PROBLEM REQUIREMENTS -
For the records below, give the count of lines holding the word "Adhesive" and nothing more.
-- DATASET follows --
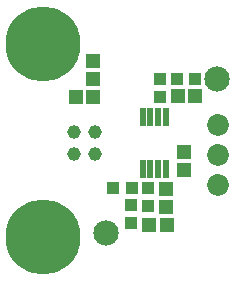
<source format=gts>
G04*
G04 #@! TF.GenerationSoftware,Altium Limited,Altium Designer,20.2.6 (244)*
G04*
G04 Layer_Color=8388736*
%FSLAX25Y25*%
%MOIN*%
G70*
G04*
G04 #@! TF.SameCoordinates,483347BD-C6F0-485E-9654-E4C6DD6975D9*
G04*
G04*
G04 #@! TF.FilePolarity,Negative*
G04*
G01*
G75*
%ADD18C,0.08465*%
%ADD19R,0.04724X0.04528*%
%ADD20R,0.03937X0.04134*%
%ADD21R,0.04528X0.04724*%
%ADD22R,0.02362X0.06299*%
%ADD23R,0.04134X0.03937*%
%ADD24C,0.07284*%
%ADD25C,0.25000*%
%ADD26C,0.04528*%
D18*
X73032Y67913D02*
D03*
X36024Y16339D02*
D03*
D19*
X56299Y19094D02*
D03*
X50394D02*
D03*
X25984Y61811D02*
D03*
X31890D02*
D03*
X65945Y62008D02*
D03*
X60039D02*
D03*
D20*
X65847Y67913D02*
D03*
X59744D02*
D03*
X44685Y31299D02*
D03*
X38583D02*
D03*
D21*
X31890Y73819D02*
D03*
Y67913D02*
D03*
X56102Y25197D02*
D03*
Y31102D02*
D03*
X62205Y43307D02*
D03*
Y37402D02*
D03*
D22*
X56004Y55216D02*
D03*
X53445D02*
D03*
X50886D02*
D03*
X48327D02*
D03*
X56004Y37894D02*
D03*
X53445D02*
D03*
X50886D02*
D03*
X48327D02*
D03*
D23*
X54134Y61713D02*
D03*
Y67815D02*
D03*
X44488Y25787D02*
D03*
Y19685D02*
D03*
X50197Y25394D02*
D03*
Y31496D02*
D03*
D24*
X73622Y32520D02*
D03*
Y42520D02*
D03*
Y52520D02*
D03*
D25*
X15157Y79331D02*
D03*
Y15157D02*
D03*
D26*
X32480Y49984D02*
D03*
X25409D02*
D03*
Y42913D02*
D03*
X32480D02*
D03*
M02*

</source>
-- DATASET concluded --
-- DATASET follows --
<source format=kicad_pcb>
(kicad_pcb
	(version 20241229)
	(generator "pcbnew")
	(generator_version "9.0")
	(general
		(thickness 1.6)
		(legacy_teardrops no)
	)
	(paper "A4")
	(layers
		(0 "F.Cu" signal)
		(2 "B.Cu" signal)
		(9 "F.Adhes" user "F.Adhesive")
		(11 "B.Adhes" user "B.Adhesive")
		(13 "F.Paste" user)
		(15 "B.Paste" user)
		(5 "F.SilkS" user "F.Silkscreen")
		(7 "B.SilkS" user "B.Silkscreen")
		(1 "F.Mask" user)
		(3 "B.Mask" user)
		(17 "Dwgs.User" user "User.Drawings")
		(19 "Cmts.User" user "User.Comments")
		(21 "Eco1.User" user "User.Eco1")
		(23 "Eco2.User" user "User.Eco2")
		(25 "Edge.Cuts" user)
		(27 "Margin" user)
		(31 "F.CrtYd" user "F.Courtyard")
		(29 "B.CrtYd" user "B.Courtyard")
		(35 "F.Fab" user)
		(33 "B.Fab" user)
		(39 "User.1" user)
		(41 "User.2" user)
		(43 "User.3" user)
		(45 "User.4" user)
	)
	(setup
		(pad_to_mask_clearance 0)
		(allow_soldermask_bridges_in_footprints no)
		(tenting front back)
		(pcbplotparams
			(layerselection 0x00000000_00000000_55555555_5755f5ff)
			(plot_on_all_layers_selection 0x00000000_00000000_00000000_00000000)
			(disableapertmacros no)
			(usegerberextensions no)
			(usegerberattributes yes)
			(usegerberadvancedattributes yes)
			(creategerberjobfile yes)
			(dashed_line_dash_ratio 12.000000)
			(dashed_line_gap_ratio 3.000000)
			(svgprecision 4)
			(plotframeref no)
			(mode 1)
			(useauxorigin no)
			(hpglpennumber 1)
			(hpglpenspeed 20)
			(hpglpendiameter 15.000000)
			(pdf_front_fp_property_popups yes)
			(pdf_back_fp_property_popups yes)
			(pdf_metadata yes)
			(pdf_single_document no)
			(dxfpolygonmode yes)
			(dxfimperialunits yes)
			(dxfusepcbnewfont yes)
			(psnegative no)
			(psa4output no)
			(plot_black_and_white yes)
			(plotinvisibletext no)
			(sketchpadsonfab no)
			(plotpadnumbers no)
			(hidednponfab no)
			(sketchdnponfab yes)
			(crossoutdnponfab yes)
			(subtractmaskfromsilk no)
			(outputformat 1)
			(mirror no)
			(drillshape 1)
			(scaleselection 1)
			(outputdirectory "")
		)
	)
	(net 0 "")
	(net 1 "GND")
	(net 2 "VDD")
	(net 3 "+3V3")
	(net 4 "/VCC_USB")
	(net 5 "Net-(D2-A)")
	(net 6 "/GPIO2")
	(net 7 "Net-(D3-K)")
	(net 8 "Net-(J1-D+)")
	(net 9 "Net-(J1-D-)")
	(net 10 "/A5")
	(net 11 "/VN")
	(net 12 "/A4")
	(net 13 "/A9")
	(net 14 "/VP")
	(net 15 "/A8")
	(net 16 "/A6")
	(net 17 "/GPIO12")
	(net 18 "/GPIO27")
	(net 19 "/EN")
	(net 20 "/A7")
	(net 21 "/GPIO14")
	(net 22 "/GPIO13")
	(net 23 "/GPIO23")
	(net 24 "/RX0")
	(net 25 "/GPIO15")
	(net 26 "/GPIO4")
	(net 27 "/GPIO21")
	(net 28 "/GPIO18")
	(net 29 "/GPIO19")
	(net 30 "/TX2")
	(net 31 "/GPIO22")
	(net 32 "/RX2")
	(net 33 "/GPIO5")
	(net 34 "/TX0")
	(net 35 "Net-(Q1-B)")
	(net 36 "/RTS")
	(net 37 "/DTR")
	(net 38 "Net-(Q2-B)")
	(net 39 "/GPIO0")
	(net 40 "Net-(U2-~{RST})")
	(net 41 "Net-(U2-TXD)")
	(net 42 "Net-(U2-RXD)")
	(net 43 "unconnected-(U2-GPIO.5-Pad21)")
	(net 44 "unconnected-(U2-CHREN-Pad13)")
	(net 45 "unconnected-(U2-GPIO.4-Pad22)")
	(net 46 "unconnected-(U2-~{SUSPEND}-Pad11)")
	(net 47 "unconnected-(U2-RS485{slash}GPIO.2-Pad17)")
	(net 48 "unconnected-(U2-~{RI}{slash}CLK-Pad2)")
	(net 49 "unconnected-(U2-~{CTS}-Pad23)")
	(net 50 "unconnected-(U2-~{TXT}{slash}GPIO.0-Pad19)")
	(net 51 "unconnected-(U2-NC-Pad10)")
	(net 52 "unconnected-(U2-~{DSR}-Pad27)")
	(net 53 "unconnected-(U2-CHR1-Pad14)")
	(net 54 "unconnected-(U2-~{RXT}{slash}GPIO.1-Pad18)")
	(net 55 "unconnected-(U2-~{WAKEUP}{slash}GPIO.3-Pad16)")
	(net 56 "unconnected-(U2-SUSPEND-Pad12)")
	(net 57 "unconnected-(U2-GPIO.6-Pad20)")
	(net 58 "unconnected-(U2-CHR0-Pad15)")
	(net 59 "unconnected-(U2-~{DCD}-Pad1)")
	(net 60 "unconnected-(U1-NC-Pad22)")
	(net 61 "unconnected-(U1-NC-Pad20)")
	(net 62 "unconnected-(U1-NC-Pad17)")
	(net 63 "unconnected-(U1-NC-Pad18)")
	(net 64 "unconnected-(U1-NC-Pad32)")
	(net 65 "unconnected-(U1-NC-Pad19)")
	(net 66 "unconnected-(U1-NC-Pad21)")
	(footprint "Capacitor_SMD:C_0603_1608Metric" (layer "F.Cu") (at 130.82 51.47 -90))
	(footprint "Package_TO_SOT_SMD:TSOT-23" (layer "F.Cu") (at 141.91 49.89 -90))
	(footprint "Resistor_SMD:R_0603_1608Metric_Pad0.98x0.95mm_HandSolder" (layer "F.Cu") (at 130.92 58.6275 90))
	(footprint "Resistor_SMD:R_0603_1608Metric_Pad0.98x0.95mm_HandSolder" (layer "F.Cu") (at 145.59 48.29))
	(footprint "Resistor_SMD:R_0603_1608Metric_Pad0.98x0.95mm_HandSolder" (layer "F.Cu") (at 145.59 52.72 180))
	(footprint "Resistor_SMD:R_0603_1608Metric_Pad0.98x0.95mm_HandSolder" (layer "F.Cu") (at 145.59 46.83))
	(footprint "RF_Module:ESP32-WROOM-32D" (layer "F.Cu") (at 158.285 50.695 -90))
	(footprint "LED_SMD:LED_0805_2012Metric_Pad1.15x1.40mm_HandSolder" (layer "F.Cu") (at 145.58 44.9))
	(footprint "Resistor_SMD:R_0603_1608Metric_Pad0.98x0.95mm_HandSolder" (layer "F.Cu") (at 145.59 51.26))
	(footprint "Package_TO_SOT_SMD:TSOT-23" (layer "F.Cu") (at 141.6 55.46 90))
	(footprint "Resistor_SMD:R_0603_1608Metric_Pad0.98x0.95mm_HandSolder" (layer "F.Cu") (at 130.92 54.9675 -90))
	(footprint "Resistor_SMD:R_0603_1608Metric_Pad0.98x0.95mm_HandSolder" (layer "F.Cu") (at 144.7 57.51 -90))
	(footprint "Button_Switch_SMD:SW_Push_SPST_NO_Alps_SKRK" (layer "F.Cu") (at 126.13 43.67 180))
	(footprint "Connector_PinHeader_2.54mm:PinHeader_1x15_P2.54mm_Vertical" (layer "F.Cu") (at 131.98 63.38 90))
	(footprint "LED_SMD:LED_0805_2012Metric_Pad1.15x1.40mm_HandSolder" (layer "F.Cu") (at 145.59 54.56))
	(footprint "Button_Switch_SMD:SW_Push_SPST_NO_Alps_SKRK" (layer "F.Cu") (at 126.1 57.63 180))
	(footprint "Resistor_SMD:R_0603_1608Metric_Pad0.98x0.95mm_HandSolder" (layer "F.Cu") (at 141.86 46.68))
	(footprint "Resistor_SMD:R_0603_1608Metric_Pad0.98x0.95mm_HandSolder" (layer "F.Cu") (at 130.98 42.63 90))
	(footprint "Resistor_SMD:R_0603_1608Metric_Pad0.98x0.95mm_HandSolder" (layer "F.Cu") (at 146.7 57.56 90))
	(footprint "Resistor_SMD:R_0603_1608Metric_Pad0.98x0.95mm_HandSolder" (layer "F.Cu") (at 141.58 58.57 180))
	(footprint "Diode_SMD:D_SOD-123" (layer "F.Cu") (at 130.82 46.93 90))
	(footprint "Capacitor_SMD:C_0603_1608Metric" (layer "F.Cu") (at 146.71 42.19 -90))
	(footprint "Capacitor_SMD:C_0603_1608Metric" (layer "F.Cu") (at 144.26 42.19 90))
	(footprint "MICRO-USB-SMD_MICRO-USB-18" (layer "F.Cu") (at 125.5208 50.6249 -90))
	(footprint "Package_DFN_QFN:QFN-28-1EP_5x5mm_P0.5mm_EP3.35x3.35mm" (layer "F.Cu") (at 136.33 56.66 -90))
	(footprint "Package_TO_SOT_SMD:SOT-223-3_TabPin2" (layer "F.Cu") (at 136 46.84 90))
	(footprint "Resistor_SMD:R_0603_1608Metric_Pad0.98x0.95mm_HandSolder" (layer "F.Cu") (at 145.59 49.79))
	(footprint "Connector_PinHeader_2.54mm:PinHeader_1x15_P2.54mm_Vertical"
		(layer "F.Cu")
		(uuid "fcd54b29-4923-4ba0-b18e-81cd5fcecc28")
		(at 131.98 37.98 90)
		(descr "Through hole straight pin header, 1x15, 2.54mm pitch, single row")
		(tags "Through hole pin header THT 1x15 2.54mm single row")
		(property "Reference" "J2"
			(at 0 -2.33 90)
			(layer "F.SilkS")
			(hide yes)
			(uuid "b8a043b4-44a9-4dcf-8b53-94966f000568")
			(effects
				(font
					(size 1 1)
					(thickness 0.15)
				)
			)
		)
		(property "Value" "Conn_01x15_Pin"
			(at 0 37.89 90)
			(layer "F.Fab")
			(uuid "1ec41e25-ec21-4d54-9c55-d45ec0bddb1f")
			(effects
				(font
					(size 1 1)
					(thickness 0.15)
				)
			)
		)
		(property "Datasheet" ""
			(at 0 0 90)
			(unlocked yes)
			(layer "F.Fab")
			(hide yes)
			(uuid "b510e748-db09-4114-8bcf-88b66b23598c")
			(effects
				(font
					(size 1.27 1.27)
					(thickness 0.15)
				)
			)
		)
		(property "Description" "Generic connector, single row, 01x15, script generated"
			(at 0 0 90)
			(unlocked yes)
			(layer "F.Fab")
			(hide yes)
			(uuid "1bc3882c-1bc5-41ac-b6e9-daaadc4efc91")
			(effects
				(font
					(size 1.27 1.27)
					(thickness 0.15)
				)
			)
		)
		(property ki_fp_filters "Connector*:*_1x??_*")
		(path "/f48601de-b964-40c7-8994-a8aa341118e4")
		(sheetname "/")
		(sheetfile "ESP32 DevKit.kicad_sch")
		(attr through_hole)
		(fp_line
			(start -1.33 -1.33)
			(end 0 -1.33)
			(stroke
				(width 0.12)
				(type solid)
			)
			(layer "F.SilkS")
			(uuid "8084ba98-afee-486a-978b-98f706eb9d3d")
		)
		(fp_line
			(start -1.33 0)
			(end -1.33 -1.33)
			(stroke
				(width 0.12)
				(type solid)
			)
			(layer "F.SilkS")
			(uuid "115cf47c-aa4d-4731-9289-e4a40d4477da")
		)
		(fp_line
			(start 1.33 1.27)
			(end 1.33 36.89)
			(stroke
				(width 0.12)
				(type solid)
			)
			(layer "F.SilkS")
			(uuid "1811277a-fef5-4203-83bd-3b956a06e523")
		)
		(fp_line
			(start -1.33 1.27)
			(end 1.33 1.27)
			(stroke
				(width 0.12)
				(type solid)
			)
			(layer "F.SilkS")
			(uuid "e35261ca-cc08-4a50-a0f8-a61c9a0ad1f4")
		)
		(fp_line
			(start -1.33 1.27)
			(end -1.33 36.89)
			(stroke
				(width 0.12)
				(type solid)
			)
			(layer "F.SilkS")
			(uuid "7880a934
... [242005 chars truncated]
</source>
-- DATASET concluded --
ANSWER FOR THE TASK -
2